=== Exercise input ===
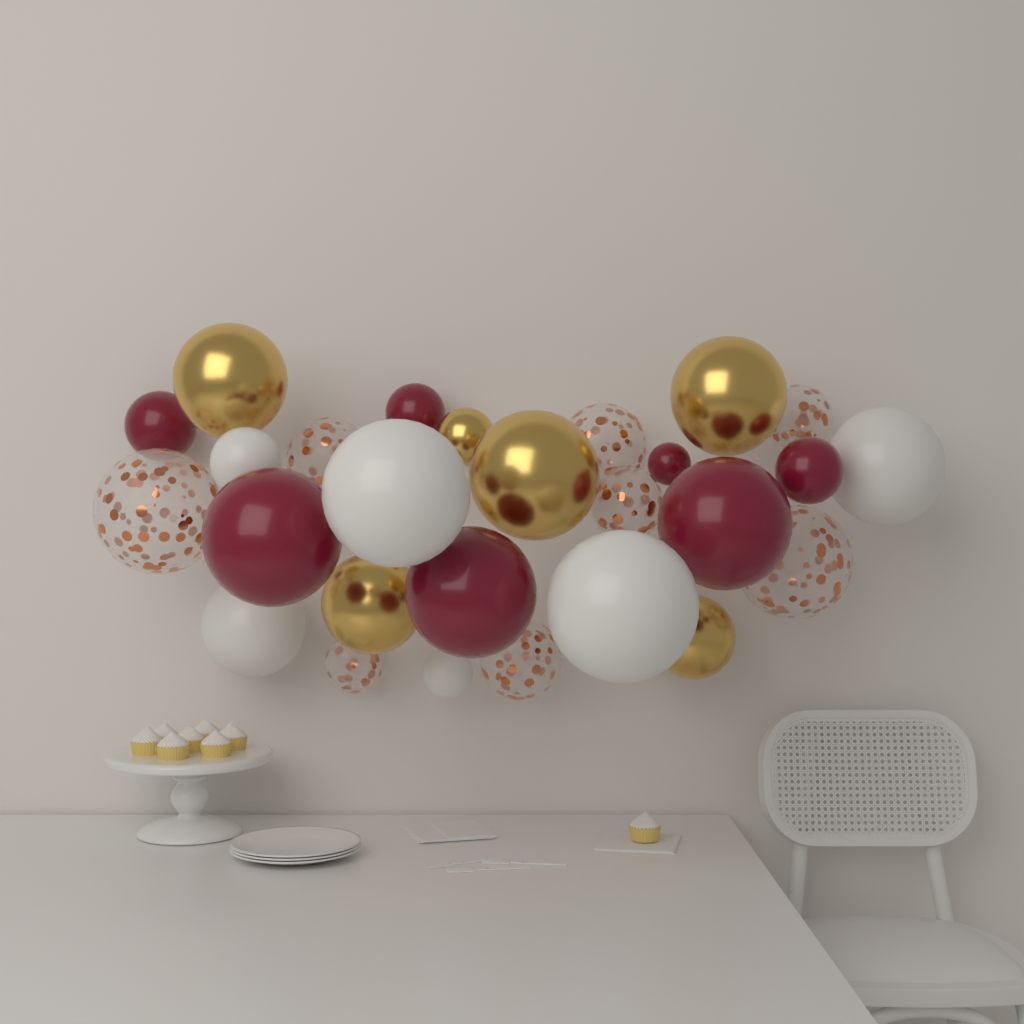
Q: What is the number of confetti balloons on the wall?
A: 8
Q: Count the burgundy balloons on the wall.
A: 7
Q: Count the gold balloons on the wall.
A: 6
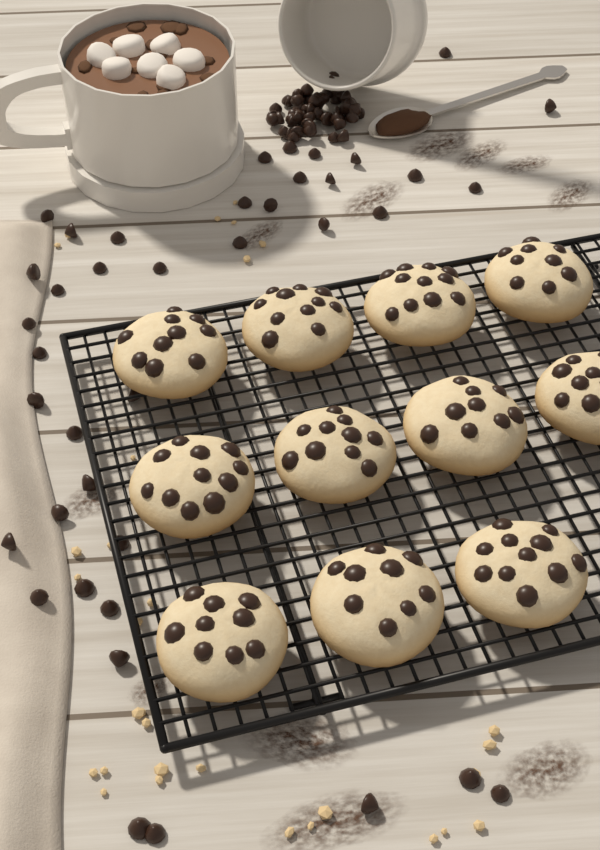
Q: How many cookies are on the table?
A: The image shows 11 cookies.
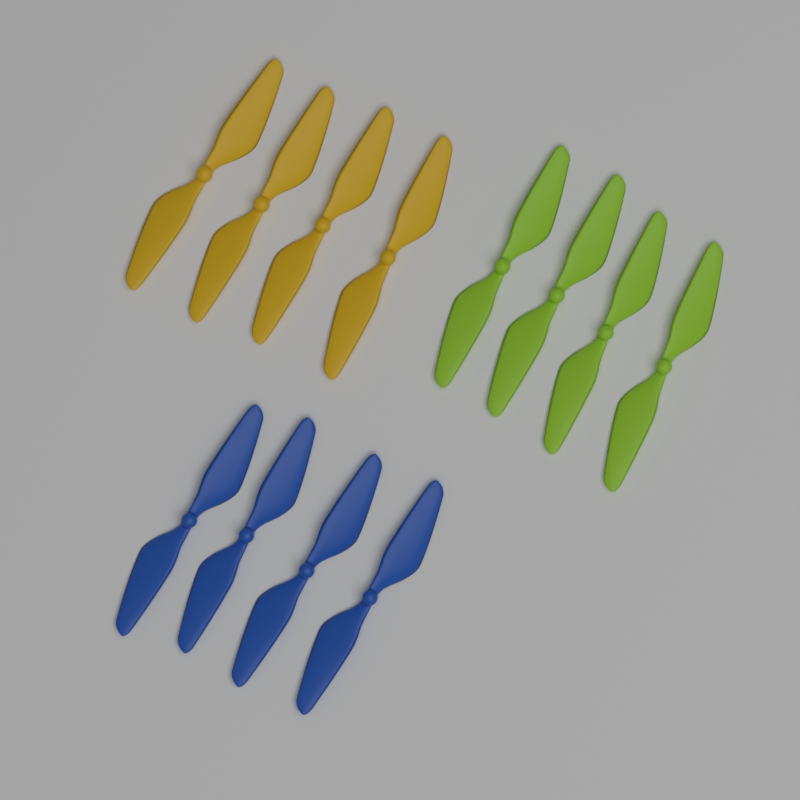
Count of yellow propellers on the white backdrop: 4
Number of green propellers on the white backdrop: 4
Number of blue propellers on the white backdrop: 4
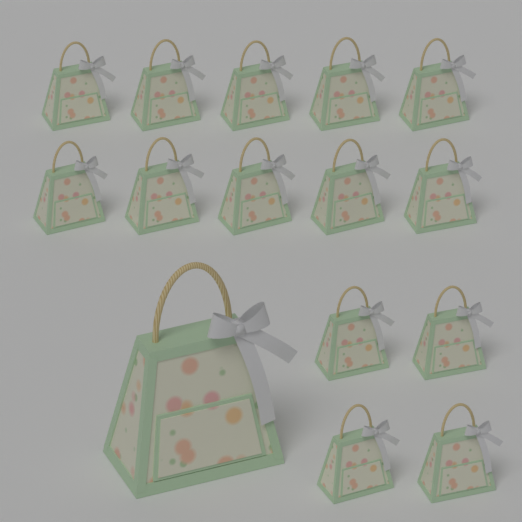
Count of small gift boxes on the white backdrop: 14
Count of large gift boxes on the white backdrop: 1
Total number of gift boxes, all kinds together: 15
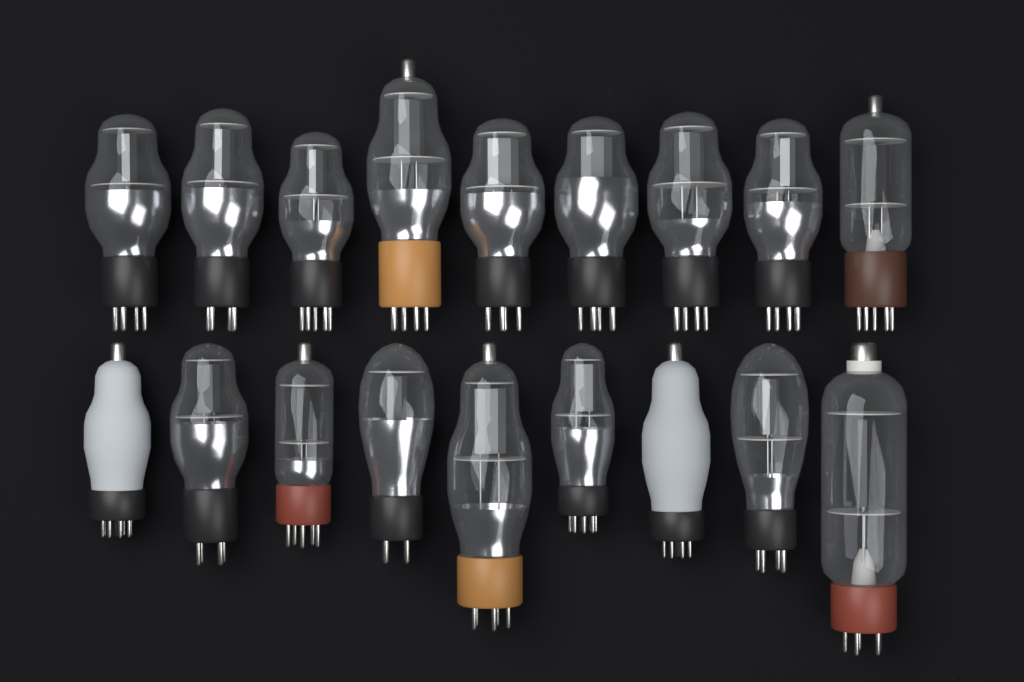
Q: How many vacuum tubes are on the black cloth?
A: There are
===
=== Exercise input ===
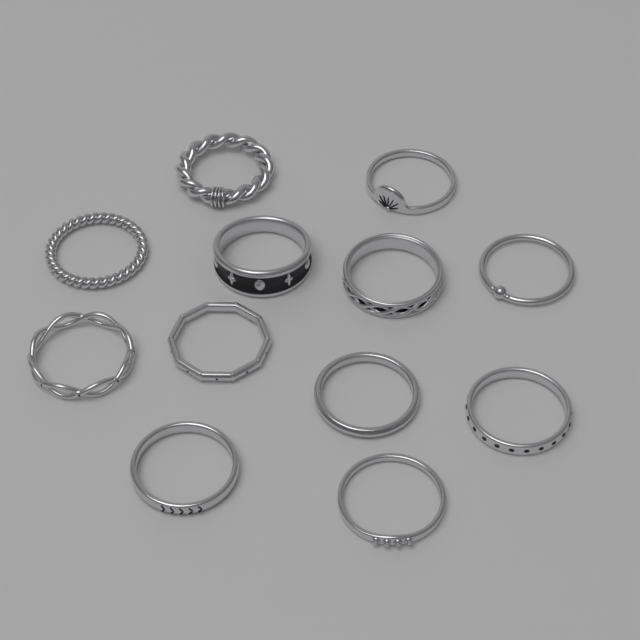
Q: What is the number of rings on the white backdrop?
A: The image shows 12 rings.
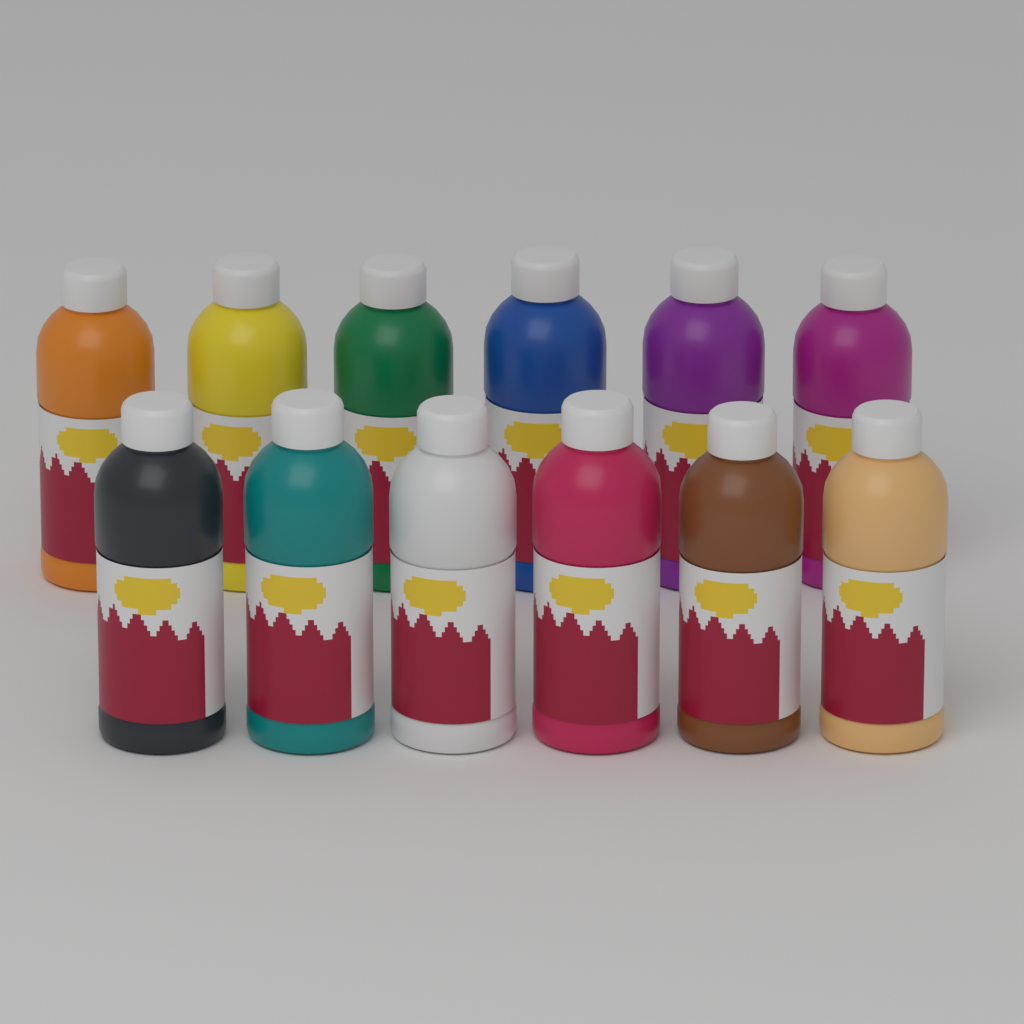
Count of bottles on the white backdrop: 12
===
→ **What the exercise asks**:
Copy the records from the line with "Count of large" up to and including the line with "Total number of", substituting "packages" for "gift boxes" and leaving the rest unchanged.

→ **Response for this exercise**:
Count of large packages on the white backdrop: 1
Total number of packages, all kinds together: 15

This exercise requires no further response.